Anyone read the article in the Atlantic about our weak left side defense? Curious to hear people’s thoughts. I’ll copy and paste the article here as I know it’s behind a paywall. (I didn’t include the full article as the examples are pretty picture based). Josko is never ever going to be mentioned without his price I assume.
Sorry this is painfully long.
Article text:
It’s an old law of storytelling that the more powerful the character or obstacle, the more it needs some small, sort of ridiculous flaw to keep hope alive. Achilles had his heel. The Death Star had that exhaust port.
Manchester City, football’s own destroyer of worlds, have… a rear wheel gone slightly wobbly on the left side of their defence?
It’s not much to hang a game plan on. Even in their injury-depleted state, Pep Guardiola’s band of mecha warriors are the toughest team to score against in the
Premier League. If there was one easy trick to beat them, they wouldn’t have gone almost five years without losing back-to-back league games. But they
did just lose — twice! — to
Wolves and then
Arsenal, and if you look closely, there seems to be an early consensus shaping up about where to take a swing at this season’s version of the team that won the treble only four months ago.

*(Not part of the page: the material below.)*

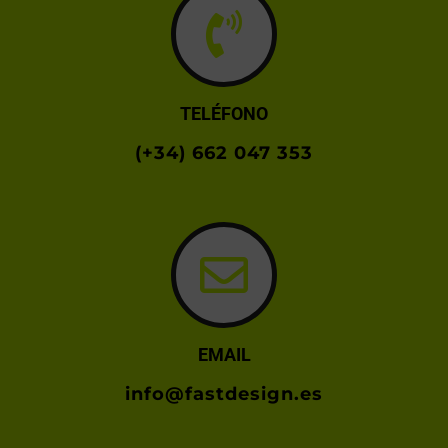
TELÉFONO
(+34) 662 047 353
EMAIL
info@fastdesign.es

Much more than in the previous five seasons, opponents are now attacking up their right side — City’s left.
The graphic above shows where City’s opponents attempt passes, compared to each zone’s average across the past six Premier League seasons. In 2021-22 and 2022-23, you could see the midfield turning blue as Guardiola dialled down his team’s high press to stay close in the middle, allowing opponents to play the ball around their own pinkish third instead.
This season, a new pattern is emerging: teams are steering their possession from left to right, putting all their chips on red to attack one particular corner of City’s defence. The shift has been strikingly consistent across a full third of the pitch.
As you’d probably expect, a lot of that traffic is coming from long balls — mostly diagonals — hit over the top of City’s compact mid-block defence. Teams have always tried to do that kind of thing against them, but never with this much success. Compared to the first eight games of other Premier League campaigns, City have allowed more long passes to their left flank this season (29) than last season (11) and the one before that (16) combined.
This isn’t happening on the other flank and it’s not just some accident resulting from playing a bunch of right-side-dominant teams in a row. When City’s eight opponents have faced other teams, they’ve passed about the same amount in both directions. It’s only when they meet City that everyone suddenly leans long to the right.
City’s lavishly expensive new left/centre-back,
Josko Gvardiol, is a finalist for the 2023 Ballon d’Or and is often called the best young defender in the world. His minutes have mostly come at the expense of the less heralded
Nathan Ake and everyone agrees that either one of those guys is a better defender than City’s left-back before them,
Joao Cancelo. Somehow the club keep upgrading that side of their defence but get worse.
One problem may be Gvardiol’s sheer confidence as a defender. He spent the past two years with
Germany’s
RB Leipzig, where players are often taught to “forecheck”, or jump in front of an opponent to cut out an anticipated pass. It’s an aggressive technique that works well when the whole team are pressing together, but a defender who closes down too much in isolation is liable to get turned by an attacker’s double move — dropping to the ball and then sprinting in behind.
Historically, the left-back and left centre-back only account for about half a team’s defensive actions in that part of the pitch. Another chunk of a side’s ball-winning usually comes from the defensive and central midfielders, but that has dried up for City this season, with
Rodri serving a three-game ban (which covered those two defeats) and
Ilkay Gundogan gone to
Barcelona. Their replacements, especially
Mateo Kovacic, tend to be skilled ball-handlers who lack the same defensive bite and long experience in Guardiola’s system.
Speaking of a lack of experience, nobody has been picked on more than 21-year-old
Jeremy Doku, a dribbling specialist fresh from France’s Ligue 1 who has been asked to slot in for the low-key defensively excellent
Jack Grealish. You can practically see the motherboard overheating as Doku tries to work out his precise positions, triggers and angles in City’s intricate pressing schemes in live time.